**EXERCISE:** For each line of the listing that contains "down", make a copy and return it.

**INFORMATION PROVIDED:**
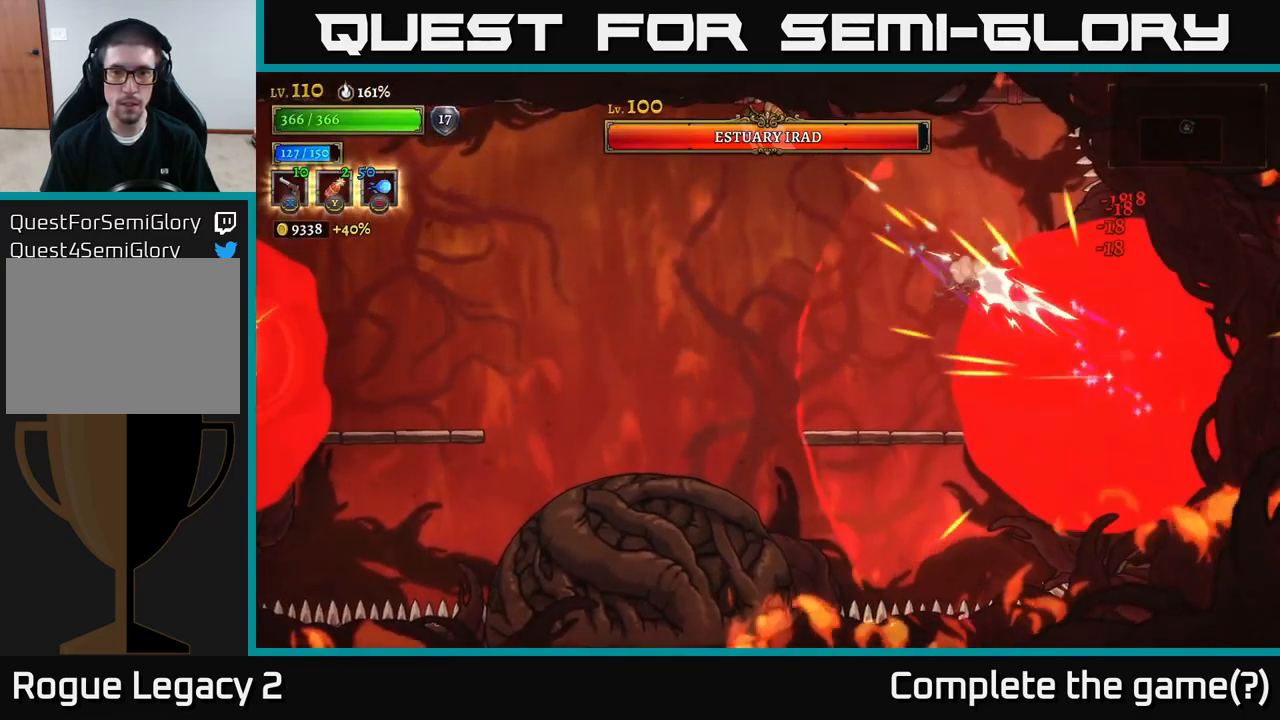
{"buttons": [], "left_stick": "left", "right_stick": "center", "events": [[216, "left_stick", "left"], [233, "X", "up"]]}
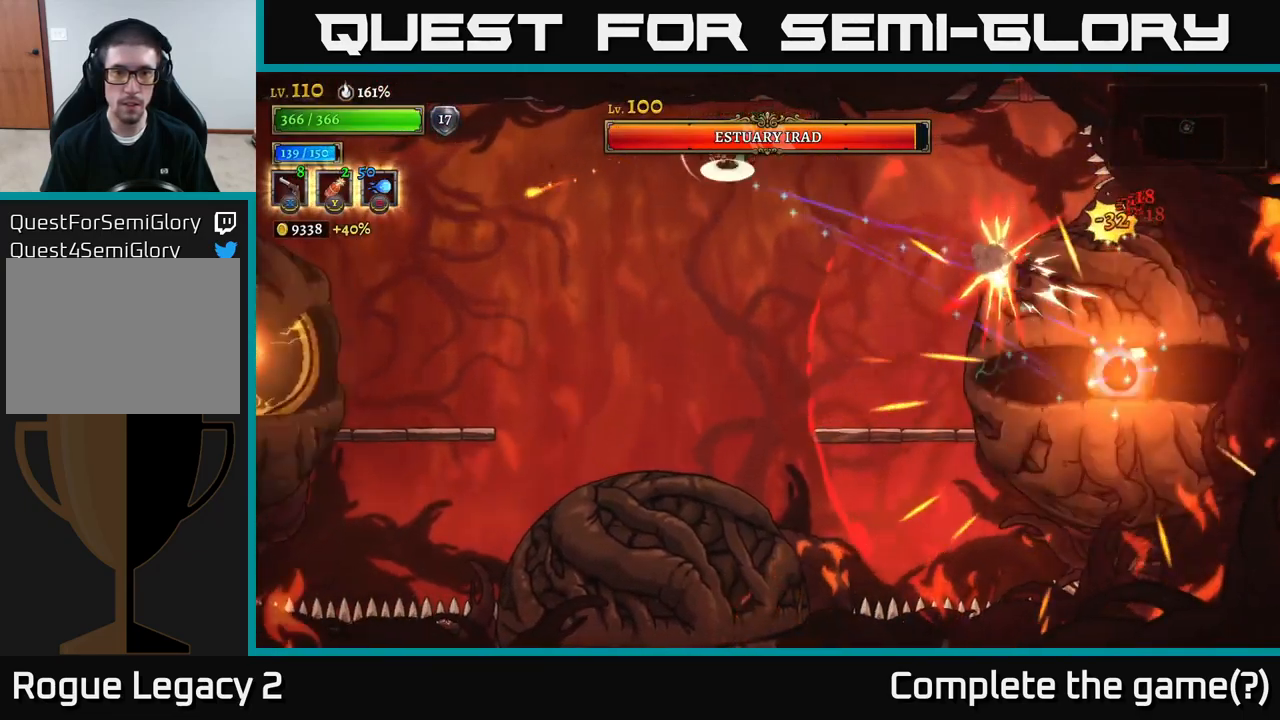
{"buttons": [], "left_stick": "left", "right_stick": "center", "events": [[33, "A", "down"], [350, "A", "up"]]}
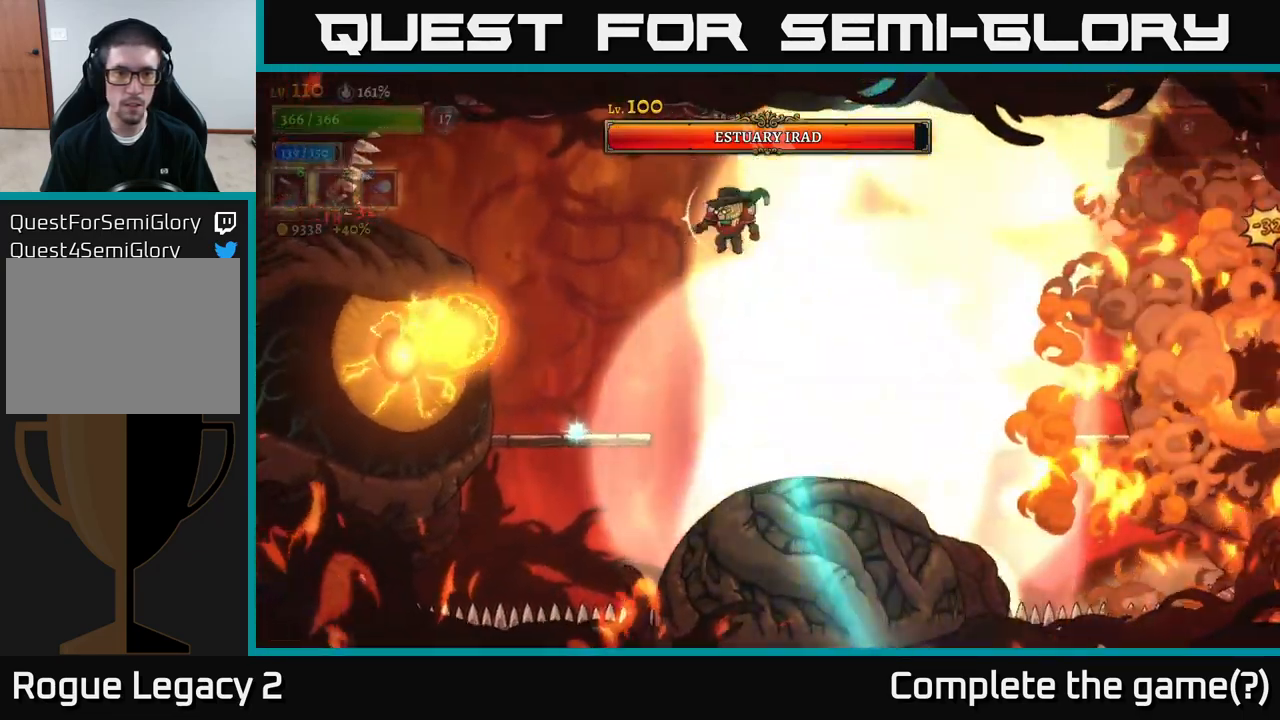
{"buttons": ["X"], "left_stick": "left", "right_stick": "center", "events": [[16, "X", "down"]]}
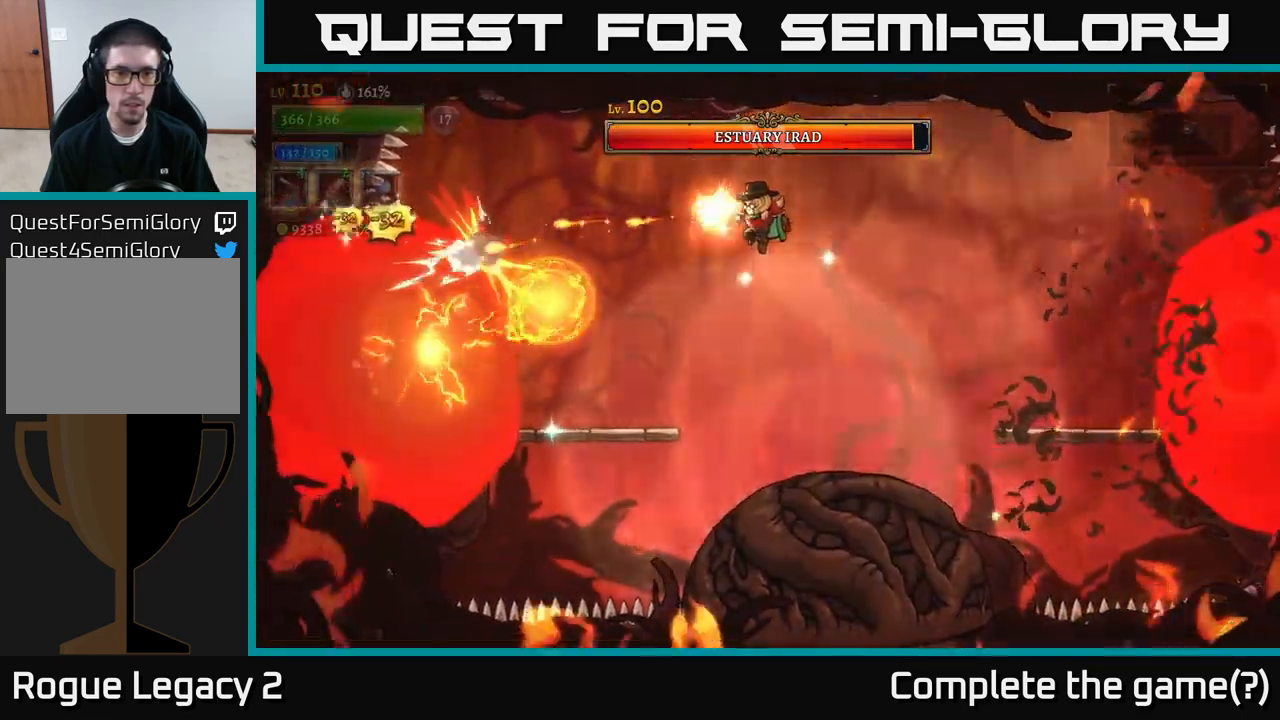
{"buttons": [], "left_stick": "left", "right_stick": "center", "events": [[66, "X", "up"], [283, "L1", "down"], [500, "L1", "up"]]}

**ANSWER FOR THIS EXERCISE:**
{"buttons": [], "left_stick": "left", "right_stick": "center", "events": [[33, "A", "down"], [350, "A", "up"]]}
{"buttons": ["X"], "left_stick": "left", "right_stick": "center", "events": [[16, "X", "down"]]}
{"buttons": [], "left_stick": "left", "right_stick": "center", "events": [[66, "X", "up"], [283, "L1", "down"], [500, "L1", "up"]]}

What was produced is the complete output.